***** DOCUMENTO DE ORIGEM
Ainda no avião o Papa terá tido a sua mais importante intervenção. Colocou a questão da pedofilia onde ela nunca tinha sido posta de uma forma inovadora. O pecado da Igreja reside nela própria, não está a Igreja imune de gerar o mal. Abandonou assim o discurso da perseguição, talvez porque vinha a um País onde essa lógica não tinha pés para andar. Não só porque se não conhecem flagrantes casos de pedofilia no nosso País envolvendo membros da Igreja, como também não há qualquer razão para dizer que a população e o Estado exercem sobre a Igreja Católica qualquer tipo de pressão para lhe retirar prestígio e poder.
**********
• [EXERCÍCIOS PROPOSTOS]
(A) Traduza para inglês esta frase do texto sobre o Papa e a Igreja: «O pecado da Igreja reside nela própria, não está a Igreja imune de gerar o mal.»
(B) Prossiga o texto sobre o Papa e a Igreja a partir da última frase apresentada.
***** MATERIAL DE ORIGEM
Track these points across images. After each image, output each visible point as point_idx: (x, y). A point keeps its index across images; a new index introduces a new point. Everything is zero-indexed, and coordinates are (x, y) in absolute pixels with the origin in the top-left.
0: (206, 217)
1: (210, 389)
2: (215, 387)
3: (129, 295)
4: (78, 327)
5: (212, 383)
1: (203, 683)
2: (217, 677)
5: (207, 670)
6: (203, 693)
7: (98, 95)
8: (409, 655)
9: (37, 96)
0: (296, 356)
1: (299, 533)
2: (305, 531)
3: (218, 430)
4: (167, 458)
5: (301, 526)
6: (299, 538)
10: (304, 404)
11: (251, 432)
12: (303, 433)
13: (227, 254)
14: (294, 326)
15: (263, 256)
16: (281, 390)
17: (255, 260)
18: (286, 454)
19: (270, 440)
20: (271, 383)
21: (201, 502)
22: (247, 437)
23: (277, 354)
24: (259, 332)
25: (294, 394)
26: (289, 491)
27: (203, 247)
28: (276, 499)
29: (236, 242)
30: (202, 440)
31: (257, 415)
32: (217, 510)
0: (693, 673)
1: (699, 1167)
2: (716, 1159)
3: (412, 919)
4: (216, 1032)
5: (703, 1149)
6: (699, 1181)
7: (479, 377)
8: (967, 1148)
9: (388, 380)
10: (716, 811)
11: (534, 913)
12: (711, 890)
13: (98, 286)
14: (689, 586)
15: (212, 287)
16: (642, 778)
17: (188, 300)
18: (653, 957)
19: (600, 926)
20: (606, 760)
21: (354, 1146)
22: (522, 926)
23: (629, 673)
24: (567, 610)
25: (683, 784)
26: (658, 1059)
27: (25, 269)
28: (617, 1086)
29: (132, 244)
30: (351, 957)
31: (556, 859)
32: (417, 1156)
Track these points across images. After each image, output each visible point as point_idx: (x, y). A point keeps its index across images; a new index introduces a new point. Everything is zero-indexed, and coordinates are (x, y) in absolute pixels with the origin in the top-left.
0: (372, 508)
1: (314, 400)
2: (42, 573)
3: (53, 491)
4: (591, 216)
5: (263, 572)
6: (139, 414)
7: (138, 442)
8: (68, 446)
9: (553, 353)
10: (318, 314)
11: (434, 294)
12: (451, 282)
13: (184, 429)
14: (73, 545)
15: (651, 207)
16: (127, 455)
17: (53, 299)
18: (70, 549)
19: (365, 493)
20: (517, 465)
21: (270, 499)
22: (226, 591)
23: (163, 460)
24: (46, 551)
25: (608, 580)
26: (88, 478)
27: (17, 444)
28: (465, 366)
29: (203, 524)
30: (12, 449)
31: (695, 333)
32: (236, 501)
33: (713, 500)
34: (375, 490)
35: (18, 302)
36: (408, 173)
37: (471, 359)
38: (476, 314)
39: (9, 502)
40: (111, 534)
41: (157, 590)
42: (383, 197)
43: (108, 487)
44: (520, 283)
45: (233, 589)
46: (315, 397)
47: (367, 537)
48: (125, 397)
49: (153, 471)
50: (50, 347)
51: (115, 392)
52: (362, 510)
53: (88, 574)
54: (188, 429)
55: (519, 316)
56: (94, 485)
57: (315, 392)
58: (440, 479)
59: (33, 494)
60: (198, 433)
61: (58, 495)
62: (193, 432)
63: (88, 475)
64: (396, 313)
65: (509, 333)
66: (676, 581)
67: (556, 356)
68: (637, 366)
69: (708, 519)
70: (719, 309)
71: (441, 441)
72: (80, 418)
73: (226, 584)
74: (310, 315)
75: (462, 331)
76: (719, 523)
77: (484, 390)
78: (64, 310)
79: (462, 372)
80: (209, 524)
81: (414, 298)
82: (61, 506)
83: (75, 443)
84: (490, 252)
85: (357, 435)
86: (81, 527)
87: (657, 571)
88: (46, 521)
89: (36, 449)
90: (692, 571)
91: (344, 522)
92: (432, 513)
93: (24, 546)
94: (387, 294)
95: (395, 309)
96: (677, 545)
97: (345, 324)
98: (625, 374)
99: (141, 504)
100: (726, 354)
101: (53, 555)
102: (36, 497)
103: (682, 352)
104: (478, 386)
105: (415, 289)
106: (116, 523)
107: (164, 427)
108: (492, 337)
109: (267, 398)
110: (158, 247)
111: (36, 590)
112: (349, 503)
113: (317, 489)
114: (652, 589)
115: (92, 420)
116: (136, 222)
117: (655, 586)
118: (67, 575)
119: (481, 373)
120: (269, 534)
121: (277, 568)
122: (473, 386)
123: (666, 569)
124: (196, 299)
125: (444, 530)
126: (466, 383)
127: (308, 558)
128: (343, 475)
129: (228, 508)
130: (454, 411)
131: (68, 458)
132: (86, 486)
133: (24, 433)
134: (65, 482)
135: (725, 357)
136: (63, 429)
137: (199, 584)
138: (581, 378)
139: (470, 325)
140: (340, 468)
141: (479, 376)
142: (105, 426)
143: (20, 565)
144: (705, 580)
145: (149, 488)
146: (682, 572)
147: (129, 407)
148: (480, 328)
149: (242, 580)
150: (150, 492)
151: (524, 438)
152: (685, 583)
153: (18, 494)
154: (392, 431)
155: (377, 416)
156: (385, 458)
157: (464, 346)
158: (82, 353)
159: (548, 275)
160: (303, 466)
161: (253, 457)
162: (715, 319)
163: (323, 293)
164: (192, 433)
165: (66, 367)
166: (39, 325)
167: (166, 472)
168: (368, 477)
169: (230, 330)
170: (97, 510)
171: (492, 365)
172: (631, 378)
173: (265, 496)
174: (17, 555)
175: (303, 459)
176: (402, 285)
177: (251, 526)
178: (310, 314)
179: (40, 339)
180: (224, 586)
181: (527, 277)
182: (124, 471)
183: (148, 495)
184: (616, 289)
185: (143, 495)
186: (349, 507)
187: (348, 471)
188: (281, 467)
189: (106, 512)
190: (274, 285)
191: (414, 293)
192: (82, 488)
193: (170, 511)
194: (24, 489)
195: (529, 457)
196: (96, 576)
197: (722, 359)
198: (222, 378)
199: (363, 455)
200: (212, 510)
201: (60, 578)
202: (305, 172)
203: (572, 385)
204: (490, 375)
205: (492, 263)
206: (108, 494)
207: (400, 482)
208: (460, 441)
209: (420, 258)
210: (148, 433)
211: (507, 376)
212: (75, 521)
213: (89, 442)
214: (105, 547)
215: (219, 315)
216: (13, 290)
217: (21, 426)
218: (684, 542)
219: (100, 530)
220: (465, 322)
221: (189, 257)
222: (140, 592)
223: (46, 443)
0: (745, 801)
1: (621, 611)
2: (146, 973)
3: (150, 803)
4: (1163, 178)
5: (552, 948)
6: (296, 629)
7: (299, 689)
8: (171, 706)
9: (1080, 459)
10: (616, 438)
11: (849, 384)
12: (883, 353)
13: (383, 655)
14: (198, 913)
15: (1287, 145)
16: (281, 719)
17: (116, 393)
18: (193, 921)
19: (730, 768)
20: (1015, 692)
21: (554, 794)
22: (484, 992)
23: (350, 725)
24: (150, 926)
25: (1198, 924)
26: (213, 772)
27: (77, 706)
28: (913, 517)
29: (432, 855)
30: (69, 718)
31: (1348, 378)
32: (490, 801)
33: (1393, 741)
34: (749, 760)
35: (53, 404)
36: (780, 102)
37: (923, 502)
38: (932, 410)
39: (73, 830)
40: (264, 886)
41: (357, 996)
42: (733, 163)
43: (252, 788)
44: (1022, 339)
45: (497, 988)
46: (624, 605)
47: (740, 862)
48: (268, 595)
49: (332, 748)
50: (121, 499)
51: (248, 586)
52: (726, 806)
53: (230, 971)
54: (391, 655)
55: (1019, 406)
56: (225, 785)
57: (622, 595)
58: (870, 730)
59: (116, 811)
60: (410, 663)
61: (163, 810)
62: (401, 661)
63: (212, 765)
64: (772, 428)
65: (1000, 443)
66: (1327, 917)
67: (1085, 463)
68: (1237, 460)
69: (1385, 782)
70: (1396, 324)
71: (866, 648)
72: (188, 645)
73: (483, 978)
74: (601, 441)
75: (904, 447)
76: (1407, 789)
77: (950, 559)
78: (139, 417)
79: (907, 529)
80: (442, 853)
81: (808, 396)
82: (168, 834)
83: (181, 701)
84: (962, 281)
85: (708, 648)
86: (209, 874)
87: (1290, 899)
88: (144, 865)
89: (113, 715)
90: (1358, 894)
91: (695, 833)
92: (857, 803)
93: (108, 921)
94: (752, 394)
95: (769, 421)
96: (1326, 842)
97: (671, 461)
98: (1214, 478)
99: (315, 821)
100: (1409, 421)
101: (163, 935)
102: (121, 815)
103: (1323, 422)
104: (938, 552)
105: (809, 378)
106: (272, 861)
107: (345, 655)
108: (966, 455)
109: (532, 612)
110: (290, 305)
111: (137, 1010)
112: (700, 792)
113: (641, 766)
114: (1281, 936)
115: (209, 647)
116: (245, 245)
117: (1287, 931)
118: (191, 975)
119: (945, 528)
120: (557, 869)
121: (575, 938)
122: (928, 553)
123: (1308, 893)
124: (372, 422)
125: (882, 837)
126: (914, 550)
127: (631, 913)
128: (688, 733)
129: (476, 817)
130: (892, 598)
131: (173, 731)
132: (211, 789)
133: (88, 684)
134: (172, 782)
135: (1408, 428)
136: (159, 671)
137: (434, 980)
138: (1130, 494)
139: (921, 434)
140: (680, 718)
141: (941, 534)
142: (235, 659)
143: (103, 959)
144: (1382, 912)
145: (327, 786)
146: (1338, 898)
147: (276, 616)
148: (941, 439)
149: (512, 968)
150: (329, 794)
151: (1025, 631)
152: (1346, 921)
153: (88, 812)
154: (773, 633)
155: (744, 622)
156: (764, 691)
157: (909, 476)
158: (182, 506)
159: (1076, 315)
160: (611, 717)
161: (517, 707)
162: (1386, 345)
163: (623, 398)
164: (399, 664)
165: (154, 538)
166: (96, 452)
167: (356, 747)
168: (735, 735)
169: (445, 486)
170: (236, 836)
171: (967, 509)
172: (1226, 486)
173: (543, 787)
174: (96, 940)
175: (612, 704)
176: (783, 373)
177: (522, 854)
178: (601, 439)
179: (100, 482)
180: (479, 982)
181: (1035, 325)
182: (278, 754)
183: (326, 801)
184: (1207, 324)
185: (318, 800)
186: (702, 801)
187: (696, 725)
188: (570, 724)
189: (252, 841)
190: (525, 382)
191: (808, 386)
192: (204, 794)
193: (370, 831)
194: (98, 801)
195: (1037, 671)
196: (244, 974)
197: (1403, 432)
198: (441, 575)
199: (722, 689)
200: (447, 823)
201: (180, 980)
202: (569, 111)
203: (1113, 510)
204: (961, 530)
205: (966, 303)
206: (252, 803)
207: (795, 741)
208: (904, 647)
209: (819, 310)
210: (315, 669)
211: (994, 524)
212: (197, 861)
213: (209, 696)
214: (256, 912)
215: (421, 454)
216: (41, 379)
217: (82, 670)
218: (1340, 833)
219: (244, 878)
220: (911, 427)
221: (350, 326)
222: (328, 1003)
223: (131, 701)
**********
• [RESPOSTAS POR ITEM]
(A) The Church's sin lies within itself; the Church is not immune from generating evil.

(B)
O segundo acontecimento que surpreendeu, mas revela uma opção definitiva da Igreja pelo abandono das pretensões de outros tempos de natureza temporal, foi a referência que fez no discurso do Terreiro do Paço ao centenário da implantação da República e o quanto esta contribuiu para clarificar o papel de cada instância na abordagem dos problemas humanos. O Estado teve o direito de se apropriar de funções que a Igreja só desempenhava até aí pelo facto de ter um carácter mais organizado do que o próprio Estado. A Igreja ficou mais livre a partir dessa altura, reconheceu o Papa.
Depois, no encontro com intelectuais no Centro Cultural de Belém, o Papa veio reconhecer que hoje a Igreja Católica é minoritária e tem que aceitar essa situação, mesmo que em Portugal essa minoria só o seja em relação ao total e a nenhuma outra confissão religiosa. Aqui se nota uma diferença, que não se refere ao valor, entre este Papa e o anterior. João Paulo II era um voluntarista, com espírito de evangelizador, pronto a ser foco de atracção, difusor da palavra, aglutinador dos crentes. Bento XVI é mais frio, intelectualiza os problemas, acredita no pensamento humano, procura razões para o que é incompreensível. Se ainda é o guardião da verdade, já não se reconhece como o guardião da verdade inteira.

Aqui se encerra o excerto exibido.